# Task description
Each line below that contains the word "para" must be copied.

# Exercise material

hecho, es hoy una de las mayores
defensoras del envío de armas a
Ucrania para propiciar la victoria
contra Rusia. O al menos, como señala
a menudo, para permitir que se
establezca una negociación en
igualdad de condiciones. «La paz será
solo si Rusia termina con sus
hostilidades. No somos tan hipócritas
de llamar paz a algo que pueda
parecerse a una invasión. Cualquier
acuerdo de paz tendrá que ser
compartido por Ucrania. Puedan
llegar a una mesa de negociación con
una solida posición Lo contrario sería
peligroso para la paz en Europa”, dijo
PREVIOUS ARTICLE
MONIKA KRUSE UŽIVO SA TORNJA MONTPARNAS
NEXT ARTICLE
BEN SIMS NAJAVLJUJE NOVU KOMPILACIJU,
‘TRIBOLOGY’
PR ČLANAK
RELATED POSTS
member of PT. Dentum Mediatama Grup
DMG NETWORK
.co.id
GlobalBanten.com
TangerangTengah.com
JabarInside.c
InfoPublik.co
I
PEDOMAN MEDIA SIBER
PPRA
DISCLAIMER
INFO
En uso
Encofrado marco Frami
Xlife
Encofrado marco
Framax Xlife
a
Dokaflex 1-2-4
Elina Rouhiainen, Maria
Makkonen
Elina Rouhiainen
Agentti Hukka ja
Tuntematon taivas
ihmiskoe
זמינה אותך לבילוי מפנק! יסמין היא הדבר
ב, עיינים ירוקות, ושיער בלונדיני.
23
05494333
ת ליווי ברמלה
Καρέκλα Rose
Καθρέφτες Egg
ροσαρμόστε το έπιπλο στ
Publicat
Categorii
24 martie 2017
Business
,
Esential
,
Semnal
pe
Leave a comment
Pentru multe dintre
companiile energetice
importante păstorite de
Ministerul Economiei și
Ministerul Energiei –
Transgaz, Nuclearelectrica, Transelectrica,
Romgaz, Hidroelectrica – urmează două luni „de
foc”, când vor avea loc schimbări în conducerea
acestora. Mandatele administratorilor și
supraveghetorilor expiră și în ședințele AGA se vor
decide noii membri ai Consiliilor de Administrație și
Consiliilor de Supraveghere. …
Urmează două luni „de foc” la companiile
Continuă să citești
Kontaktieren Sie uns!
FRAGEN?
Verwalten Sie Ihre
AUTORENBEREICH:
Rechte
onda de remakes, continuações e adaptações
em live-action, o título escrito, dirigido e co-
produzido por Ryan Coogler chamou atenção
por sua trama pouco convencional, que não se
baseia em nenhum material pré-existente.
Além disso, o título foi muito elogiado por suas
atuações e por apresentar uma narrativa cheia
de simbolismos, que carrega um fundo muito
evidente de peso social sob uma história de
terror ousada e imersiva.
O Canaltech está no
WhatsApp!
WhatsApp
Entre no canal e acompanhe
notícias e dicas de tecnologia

# Expected output
Ucrania para propiciar la victoria
a menudo, para permitir que se
peligroso para la paz en Europa”, dijo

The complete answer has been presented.